By March 30th, the battalion consisted of only 1 Officer and 40 other ranks. The rest, including Sergeant Shields, were either dead or captured. Washington himself, incapacitated by mustard gas, surrounded and finding himself miles behind the German front line, was taken prisoner, spending the rest of the war in a prison of war (POW) camp at Gustrow in Mecklenburgh, an area near the Baltic coast that until the fall of the Berlin Wall was part of East Germany. On July 22nd, 1918, Washington wrote a letter from Gustrow to his family in Ireland. The letter reads:

Dear Mamma

Just a letter card, hoping it finds you all quite well as it leaves me quite alright. I was sick for the past week with a severe cold but I’m feeling alright now. I have not heard from you up to the present date but I am looking forward every day for some sort of mail as I am anxious for news from home or anywhere if only to break the monotony. I have heard you were having conscription in Ireland and that there are Gurkha troops there to enforce it, I hope Tom escapes it, being a mechanic he should be able to avoid military service. I hope you have sent me on the cigarettes I have asked for. I shall be very much delighted to get them provided they arrive alright. I trust this letter finds you all in the best of health with best love to all. From your affectionate son Wash.

After release Washington returned to an Ireland wracked by unrest. By 1919 the War of Independence was in full swing, and those like Washington who had fought for the British Empire were no longer welcome in the new Ireland. On one occasion members of the local Irish Republican Army unit burst into his home. Pointing a gun at Washington, one young volunteer demanded that he hand over the shotguns that were kept in the farm house for vermin control. Looking him in the eye, Washington told him that he had looked down the barrel of a German gun far too often to be scared by the likes of him. Unable to intimidate Wash, the unit left empty handed. After partition in 1922, Washington moved north and settled in Northern Ireland, there he joined the newly formed Royal Ulster Constabulary and lived in the village of Ballyclare in County Antrim.

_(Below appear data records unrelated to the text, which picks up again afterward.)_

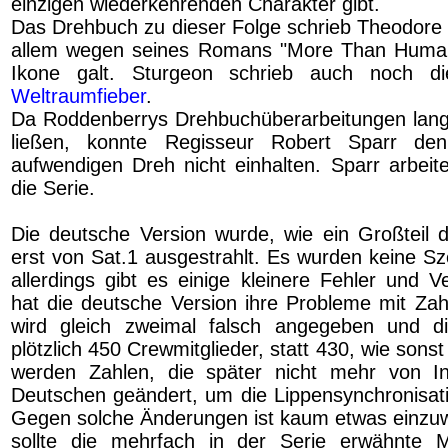
einzigen wiederkehrenden Charakter gibt.
Das Drehbuch zu dieser Folge schrieb Theodore 
allem wegen seines Romans "More Than Human
Ikone galt. Sturgeon schrieb auch noch di
Weltraumfieber
.
Da Roddenberrys Drehbuchüberarbeitungen lang
ließen, konnte Regisseur Robert Sparr de
aufwendigen Dreh nicht einhalten. Sparr arbeite
die Serie.
Die deutsche Version wurde, wie ein Großteil de
erst von Sat.1 ausgestrahlt. Es wurden keine Sz
allerdings gibt es einige kleinere Fehler und 
hat die deutsche Version ihre Probleme mit Zahl
wird gleich zweimal falsch angegeben und di
plötzlich 450 Crewmitglieder, statt 430, wie sons
werden Zahlen, die später nicht mehr von In
Deutschen geändert, um die Lippensynchronisatio
Gegen solche Änderungen ist kaum etwas einzuw
sollte die mehrfach in der Serie erwähnte M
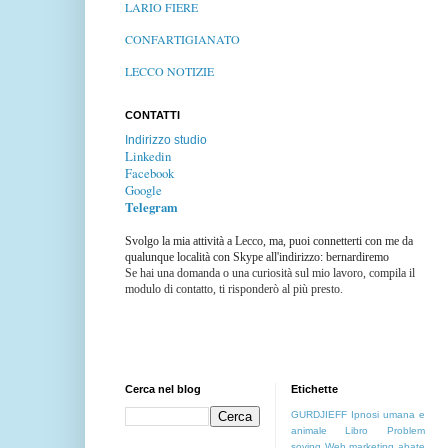
LARIO FIERE
CONFARTIGIANATO
LECCO NOTIZIE
CONTATTI
Indirizzo studio
Linkedin
Facebook
Google
Telegram
Svolgo la mia attività a Lecco, ma, puoi connetterti con me da
qualunque località con Skype all'indirizzo: bernardiremo
Se hai una domanda o una curiosità sul mio lavoro, compila il
modulo di contatto, ti risponderò al più presto.
Cerca nel blog
Etichette
GURDJIEFF
Ipnosi umana e
animale
Libro
Problem
soving
Web marketing
abate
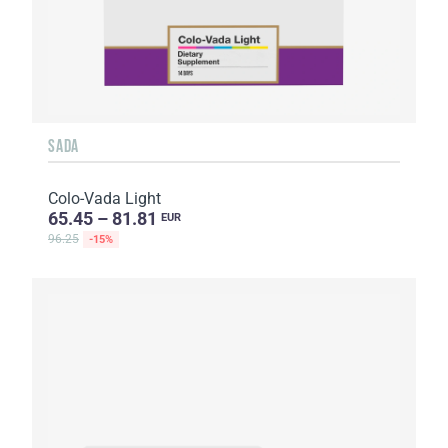
SADA
Colo-Vada Light
65.45 – 81.81
EUR
96.25
-15%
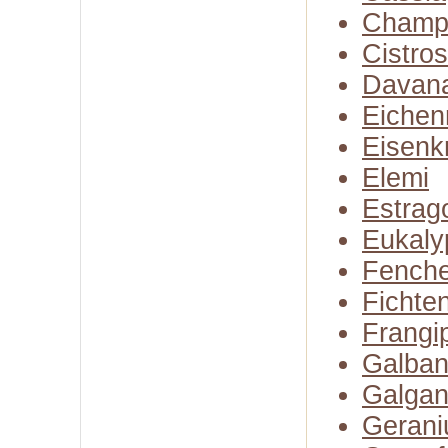
Champ
Cistro
Davan
Eiche
Eisenk
Elemi
Estrag
Eukaly
Fenche
Fichte
Frangi
Galba
Galgan
Gerani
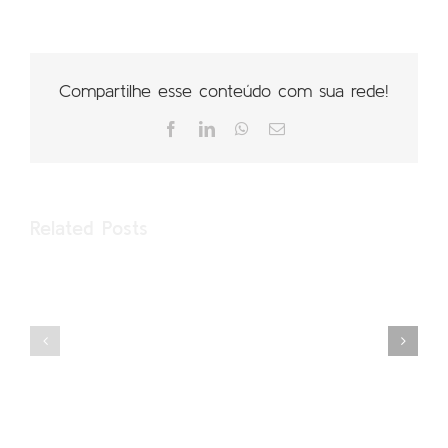
Compartilhe esse conteúdo com sua rede!
Facebook
LinkedIn
WhatsApp
Email
Related Posts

Marrying a local girl he fathered two sons and two daughters including his youngest child Lorna Shields, my mother. His sister Susan had also served in the war as a Queen Alexandra nurse and was probably one of the first British nurses to be shipped out to the Mesopotamian front (modern day Iraq) where the British were fighting the Ottoman Turks. She later worked at a military hospital in India. As a young boy, my grandfather Wash taught me to count to twenty in German. He also told me stories from the war, of how he was so sick with mustard gas that he could do nothing but lie on the floor of the trench and vomit and of how his staple diet in the prisoner of war camp consisted mainly of beetroot! Washington spent the rest of his life reading books exclusively about the Great War as if trying to make sense of the horrors he had experienced as a young man. He passed away peacefully in 1975.